The dataset (data.csv
) contains columns including applicant personal information and loan information.
Column description:
- loanApplied - Loan amount which applied by applicant
- financeAmount - Approved loan amount
- ela - Maximum loan amount which the applicant is eligible to loan based on his/her financial capability
- netSalary - Applicant net salary
- loanTenure - Loan tenure
- interestRate - Loan interest rate in percentage
- applicationStatus - final status decided by management team (APPROVED/REJECTED)
The target for this dataset is applicationStatus.
- Use any programming language or framework of your choice for model training.
- Preprocess the data and split the dataset into training and testing sets (e.g., 80% training, 20% testing).
- Train a classification model on the training set to predict the applicationStatus label.
- Evaluate the model on the testing set and report the performance metrics (e.g., accuracy, precision, recall, F1-score).
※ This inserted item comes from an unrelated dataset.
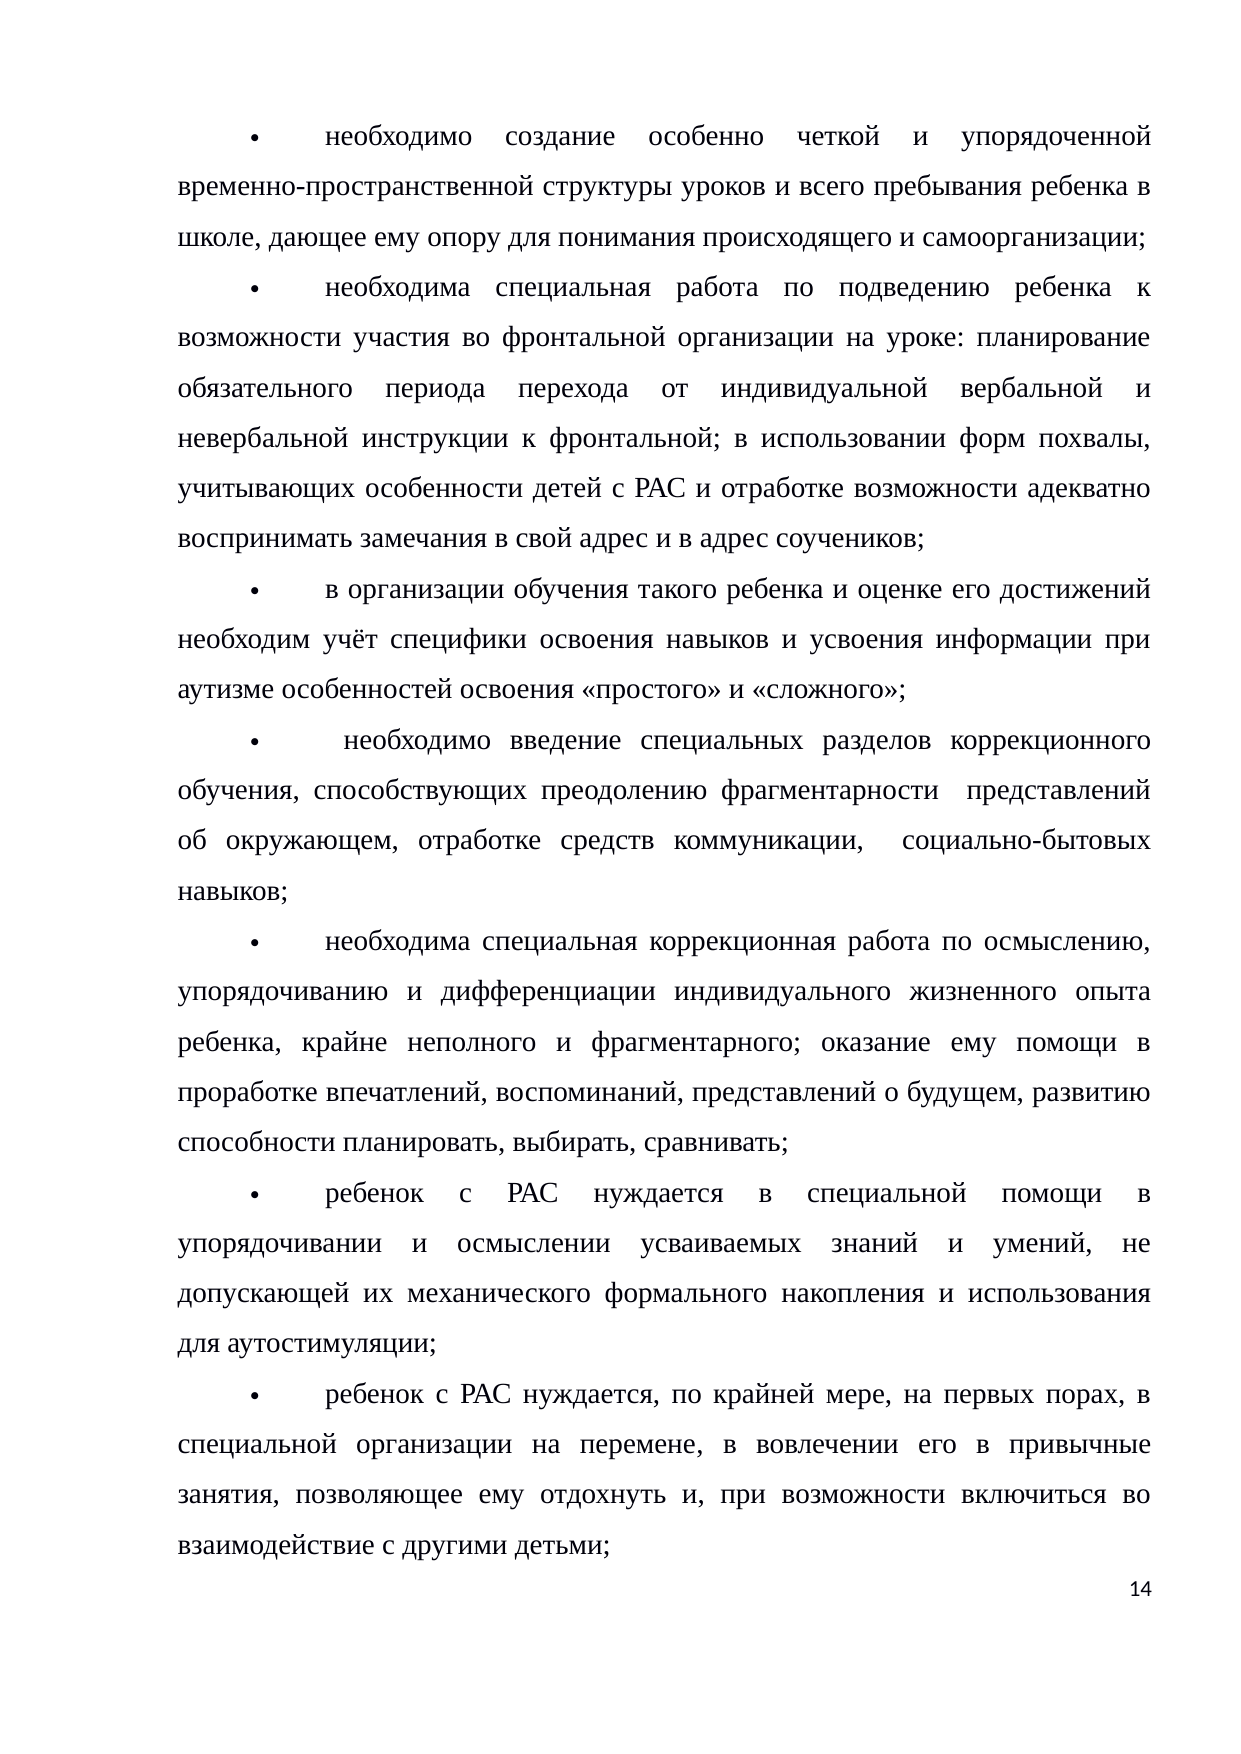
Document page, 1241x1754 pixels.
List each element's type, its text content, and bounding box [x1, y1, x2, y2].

list ребенок с РАС нуждается, по крайней мере, на первых порах, в специальной организации на перемене, в вовлечении его в привычные занятия, позволяющее ему отдохнуть и, при возможности включиться во взаимодействие с другими детьми; [177, 1376, 1152, 1560]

- Provide any necessary data preprocessing steps and explain your choice of model.
Please submit the following:
- A Jupyter notebook or script containing the code for data loading, preprocessing, model training, and evaluation.
- A brief explanation of your approach, including any insights gained from the data and the rationale behind your choice of model.
- Any additional comments or observations about the dataset or the task.
- requirements.txt
Your submission will be evaluated based on the following criteria:
- Clarity and organization of the code. (10%)
- Correctness of the model implementation. (50%)
- Accuracy and thoroughness of the model evaluation. (20%)
- Explanation of the approach and choice of model. (20%)